- DATA FOR ANALYSIS -
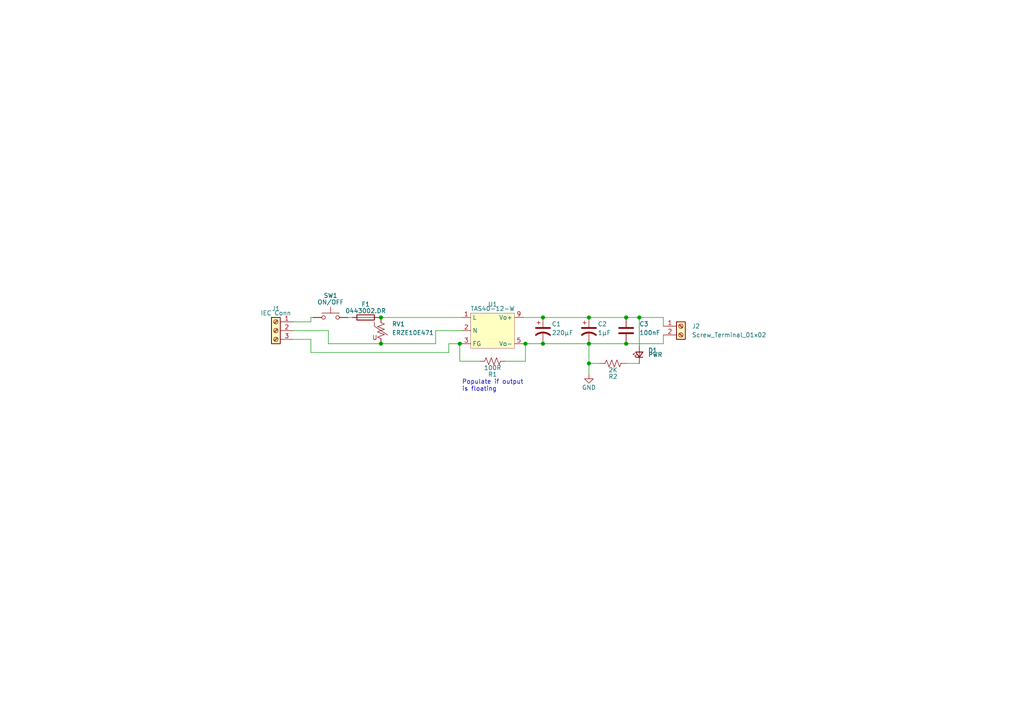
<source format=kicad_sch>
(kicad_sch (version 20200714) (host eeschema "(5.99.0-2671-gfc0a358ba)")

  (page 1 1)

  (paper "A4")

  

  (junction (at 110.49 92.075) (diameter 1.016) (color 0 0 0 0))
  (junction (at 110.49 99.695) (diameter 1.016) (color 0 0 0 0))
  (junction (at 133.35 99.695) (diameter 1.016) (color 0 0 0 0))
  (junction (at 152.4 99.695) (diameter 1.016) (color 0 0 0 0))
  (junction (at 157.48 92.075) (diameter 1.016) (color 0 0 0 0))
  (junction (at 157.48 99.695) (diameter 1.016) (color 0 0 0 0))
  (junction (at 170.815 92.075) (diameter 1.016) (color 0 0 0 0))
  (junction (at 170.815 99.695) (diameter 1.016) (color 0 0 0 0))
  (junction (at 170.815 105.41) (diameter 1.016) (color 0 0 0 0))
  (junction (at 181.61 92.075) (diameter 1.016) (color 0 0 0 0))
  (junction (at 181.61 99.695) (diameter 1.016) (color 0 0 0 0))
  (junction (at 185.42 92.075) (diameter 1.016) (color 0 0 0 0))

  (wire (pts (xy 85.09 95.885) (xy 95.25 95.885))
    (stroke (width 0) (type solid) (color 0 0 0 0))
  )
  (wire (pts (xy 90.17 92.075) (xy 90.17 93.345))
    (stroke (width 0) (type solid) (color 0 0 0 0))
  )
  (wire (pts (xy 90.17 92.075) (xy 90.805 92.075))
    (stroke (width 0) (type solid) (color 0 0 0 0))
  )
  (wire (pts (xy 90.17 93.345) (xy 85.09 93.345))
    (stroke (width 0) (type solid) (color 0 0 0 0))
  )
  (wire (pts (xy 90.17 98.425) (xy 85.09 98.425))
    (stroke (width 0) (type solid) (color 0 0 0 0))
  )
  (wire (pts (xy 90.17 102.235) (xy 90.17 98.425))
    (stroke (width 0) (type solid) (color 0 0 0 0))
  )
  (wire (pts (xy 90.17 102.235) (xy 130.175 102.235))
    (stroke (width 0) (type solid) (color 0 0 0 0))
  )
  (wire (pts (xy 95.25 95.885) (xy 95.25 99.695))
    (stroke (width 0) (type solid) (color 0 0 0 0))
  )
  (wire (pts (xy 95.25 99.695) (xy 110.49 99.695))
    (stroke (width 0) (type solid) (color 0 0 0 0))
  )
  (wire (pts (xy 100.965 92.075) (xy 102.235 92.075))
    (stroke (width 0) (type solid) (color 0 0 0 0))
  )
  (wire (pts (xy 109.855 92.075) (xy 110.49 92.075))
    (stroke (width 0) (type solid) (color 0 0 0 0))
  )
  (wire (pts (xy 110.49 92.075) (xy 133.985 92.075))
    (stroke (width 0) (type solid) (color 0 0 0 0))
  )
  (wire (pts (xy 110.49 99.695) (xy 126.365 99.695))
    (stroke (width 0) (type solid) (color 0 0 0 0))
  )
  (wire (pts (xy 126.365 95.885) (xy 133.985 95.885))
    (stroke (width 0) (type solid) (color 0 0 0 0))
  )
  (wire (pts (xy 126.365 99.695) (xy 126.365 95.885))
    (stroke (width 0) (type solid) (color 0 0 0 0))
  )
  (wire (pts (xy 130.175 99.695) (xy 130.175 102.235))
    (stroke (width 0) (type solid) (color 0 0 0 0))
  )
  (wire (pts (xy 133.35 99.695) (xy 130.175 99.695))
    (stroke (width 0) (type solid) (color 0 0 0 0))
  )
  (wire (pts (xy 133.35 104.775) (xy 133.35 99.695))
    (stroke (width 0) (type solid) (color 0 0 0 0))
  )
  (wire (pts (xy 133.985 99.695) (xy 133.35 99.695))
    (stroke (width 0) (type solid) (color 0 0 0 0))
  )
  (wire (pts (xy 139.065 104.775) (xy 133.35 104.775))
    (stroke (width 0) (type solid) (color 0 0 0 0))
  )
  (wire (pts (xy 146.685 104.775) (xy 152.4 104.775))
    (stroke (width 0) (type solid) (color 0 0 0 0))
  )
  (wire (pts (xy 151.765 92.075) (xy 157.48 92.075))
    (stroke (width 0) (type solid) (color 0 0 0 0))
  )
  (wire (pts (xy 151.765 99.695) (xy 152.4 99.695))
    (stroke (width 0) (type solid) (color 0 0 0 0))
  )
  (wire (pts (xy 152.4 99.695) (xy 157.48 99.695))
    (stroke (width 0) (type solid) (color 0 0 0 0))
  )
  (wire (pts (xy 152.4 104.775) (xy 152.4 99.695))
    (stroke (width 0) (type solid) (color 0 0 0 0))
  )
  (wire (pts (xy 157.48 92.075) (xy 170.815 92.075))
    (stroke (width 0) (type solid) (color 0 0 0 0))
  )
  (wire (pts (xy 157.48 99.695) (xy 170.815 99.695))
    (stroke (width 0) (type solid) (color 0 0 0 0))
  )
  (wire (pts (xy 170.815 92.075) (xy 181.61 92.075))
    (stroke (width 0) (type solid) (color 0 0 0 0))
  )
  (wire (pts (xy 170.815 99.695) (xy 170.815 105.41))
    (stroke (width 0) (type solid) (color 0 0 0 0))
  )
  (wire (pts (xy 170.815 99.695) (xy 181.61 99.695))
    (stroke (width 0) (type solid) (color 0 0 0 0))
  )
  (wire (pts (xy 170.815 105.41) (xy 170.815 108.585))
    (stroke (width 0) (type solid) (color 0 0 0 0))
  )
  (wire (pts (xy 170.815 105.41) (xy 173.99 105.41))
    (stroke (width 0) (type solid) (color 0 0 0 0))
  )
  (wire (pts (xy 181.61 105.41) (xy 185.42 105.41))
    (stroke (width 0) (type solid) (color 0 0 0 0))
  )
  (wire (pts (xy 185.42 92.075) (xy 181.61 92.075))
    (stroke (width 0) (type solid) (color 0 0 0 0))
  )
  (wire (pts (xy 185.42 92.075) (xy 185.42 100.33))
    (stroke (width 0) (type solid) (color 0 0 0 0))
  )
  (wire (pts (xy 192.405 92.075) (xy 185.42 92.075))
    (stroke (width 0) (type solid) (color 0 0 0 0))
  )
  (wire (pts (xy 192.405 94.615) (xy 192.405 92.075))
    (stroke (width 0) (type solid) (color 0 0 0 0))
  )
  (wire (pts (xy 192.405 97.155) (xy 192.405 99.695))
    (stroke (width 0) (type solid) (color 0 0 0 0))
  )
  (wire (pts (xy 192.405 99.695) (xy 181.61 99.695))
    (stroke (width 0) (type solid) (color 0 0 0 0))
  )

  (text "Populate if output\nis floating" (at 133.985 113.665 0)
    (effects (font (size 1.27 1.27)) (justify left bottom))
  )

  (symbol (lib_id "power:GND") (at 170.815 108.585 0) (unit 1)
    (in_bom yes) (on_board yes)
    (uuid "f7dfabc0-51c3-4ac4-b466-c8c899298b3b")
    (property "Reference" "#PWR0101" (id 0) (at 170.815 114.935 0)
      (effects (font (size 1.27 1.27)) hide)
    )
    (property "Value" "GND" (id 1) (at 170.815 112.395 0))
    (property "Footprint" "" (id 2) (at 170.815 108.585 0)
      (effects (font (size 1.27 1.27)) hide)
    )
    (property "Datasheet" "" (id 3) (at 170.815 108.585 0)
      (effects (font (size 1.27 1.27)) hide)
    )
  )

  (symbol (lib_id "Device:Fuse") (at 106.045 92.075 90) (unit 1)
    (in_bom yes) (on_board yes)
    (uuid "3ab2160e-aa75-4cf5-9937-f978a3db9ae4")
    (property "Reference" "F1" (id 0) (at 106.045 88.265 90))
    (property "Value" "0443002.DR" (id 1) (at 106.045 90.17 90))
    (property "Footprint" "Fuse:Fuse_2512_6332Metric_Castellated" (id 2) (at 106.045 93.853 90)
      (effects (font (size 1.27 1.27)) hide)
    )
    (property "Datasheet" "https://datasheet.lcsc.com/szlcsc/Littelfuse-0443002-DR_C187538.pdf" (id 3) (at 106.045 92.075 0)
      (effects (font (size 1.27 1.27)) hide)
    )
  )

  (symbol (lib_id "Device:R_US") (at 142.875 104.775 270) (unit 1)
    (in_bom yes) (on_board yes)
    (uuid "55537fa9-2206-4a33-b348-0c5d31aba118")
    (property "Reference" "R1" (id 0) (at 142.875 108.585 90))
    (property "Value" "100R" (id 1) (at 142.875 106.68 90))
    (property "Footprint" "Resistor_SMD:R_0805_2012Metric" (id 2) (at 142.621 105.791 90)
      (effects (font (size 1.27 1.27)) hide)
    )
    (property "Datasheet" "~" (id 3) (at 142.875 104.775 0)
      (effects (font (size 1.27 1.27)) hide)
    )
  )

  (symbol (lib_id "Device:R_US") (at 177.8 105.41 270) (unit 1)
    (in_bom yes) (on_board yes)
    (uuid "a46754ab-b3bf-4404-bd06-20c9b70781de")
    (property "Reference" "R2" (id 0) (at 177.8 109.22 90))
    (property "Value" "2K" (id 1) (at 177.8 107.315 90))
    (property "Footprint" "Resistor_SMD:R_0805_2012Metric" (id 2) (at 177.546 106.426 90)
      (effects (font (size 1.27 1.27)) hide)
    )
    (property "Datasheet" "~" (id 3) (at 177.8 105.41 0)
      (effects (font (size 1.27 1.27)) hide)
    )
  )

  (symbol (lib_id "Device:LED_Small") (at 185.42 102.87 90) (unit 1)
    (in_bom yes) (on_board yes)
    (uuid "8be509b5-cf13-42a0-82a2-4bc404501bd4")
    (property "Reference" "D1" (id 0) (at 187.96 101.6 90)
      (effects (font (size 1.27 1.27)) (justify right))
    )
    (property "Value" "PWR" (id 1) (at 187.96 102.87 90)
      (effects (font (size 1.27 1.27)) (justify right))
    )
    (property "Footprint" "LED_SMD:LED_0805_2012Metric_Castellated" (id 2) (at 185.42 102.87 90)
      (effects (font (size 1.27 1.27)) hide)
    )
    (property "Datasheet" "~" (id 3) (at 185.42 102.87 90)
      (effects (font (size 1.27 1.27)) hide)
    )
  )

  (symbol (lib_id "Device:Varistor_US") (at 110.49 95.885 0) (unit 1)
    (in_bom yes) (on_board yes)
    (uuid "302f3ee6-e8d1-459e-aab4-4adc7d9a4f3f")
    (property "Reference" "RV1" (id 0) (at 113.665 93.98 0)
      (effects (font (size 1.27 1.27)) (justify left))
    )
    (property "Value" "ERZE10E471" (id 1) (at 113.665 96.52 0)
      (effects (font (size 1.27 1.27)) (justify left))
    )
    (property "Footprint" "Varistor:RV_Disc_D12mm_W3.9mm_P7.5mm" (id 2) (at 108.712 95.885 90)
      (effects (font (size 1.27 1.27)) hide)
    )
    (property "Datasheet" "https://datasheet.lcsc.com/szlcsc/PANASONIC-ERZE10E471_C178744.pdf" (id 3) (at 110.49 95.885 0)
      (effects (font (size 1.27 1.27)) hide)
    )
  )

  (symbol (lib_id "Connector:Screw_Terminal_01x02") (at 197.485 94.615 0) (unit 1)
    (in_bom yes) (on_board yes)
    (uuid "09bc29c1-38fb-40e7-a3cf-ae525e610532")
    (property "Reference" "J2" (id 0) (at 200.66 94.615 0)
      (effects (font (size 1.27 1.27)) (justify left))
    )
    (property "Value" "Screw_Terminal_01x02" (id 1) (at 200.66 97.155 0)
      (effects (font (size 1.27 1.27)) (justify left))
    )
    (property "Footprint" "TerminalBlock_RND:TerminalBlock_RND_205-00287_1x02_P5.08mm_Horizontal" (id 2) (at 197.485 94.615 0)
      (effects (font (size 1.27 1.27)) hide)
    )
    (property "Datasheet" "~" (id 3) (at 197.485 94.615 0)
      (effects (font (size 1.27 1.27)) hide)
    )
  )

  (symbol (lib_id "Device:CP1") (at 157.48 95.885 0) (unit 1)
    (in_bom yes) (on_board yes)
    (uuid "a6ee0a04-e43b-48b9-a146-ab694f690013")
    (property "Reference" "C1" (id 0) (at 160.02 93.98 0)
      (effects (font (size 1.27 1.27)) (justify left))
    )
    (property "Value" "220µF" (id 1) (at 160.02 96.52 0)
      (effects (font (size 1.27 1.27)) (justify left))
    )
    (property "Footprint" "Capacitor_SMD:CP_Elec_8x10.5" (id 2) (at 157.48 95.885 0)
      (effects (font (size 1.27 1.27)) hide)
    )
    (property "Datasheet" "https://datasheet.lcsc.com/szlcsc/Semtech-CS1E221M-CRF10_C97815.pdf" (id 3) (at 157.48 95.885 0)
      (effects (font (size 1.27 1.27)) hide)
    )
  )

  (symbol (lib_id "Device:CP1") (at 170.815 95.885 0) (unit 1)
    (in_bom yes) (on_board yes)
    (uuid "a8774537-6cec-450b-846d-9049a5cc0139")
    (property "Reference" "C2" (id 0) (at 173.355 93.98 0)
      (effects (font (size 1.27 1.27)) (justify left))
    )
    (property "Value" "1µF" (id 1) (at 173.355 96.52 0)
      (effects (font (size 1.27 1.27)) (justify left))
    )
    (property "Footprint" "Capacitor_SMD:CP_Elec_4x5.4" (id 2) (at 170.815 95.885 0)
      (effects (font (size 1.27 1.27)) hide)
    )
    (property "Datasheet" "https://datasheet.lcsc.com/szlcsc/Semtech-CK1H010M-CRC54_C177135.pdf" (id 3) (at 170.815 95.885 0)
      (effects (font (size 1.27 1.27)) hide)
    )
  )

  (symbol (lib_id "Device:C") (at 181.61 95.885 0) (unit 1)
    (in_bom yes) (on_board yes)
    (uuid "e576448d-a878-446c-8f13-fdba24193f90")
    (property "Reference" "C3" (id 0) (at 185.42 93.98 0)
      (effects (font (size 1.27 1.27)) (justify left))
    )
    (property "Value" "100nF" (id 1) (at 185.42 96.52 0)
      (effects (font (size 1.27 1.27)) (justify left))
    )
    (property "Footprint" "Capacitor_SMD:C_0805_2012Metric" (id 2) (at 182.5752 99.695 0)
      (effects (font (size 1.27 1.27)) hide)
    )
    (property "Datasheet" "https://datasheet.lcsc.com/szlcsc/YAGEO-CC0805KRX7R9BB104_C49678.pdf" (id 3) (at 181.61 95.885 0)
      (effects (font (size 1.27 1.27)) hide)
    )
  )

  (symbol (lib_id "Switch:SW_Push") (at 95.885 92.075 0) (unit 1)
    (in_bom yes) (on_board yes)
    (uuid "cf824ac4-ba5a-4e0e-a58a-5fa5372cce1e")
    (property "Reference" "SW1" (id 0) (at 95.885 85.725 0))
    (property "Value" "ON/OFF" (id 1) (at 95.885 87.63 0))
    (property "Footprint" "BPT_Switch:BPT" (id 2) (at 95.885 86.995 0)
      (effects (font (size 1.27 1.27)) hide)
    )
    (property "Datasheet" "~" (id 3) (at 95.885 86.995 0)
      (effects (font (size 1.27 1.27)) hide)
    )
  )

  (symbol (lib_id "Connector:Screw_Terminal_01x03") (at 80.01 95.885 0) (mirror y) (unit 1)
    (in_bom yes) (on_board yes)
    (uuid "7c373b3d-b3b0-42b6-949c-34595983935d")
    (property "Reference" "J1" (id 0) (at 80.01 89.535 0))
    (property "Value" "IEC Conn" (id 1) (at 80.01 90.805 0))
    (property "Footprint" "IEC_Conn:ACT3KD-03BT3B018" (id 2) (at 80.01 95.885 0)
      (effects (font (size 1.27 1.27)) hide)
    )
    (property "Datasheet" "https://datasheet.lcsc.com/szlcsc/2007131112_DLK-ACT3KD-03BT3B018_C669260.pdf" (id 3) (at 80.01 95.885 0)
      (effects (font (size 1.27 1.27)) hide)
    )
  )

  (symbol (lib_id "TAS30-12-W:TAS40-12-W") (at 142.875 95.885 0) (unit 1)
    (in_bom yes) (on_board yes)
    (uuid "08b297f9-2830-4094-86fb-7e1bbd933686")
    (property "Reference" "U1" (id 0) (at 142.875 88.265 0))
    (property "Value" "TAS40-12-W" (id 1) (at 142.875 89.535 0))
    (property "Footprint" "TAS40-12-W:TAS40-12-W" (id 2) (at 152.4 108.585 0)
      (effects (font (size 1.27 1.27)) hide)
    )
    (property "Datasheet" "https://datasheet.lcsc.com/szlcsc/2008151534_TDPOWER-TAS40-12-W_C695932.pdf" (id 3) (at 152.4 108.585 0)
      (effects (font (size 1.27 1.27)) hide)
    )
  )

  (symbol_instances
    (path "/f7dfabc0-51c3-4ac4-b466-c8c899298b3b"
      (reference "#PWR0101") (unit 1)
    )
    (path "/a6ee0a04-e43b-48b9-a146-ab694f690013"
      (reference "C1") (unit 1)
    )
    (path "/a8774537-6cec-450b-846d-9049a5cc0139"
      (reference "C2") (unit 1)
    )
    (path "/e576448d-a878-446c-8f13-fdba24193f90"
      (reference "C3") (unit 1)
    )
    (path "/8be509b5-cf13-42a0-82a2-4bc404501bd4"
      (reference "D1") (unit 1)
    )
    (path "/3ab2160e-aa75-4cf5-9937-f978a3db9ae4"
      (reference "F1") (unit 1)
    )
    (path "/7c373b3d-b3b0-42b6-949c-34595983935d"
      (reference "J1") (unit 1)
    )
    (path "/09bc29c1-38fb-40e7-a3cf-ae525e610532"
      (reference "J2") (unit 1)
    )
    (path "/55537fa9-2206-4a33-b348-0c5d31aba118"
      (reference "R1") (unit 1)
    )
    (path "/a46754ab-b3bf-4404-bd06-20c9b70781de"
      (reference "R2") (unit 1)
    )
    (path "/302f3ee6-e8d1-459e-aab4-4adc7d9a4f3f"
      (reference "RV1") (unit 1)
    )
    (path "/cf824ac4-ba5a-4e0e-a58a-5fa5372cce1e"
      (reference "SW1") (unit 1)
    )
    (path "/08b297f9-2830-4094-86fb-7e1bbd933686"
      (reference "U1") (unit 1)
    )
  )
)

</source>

- ACTIVITY -
Leave the pictures out and repeat exactly the lines from the beginning of the records to the line bearing "(junction (at 181.61 92.075)", both ends counted.

- ANSWER FOR THIS EXERCISE -
<source format=kicad_sch>
(kicad_sch (version 20200714) (host eeschema "(5.99.0-2671-gfc0a358ba)")

  (page 1 1)

  (paper "A4")

  

  (junction (at 110.49 92.075) (diameter 1.016) (color 0 0 0 0))
  (junction (at 110.49 99.695) (diameter 1.016) (color 0 0 0 0))
  (junction (at 133.35 99.695) (diameter 1.016) (color 0 0 0 0))
  (junction (at 152.4 99.695) (diameter 1.016) (color 0 0 0 0))
  (junction (at 157.48 92.075) (diameter 1.016) (color 0 0 0 0))
  (junction (at 157.48 99.695) (diameter 1.016) (color 0 0 0 0))
  (junction (at 170.815 92.075) (diameter 1.016) (color 0 0 0 0))
  (junction (at 170.815 99.695) (diameter 1.016) (color 0 0 0 0))
  (junction (at 170.815 105.41) (diameter 1.016) (color 0 0 0 0))
  (junction (at 181.61 92.075) (diameter 1.016) (color 0 0 0 0))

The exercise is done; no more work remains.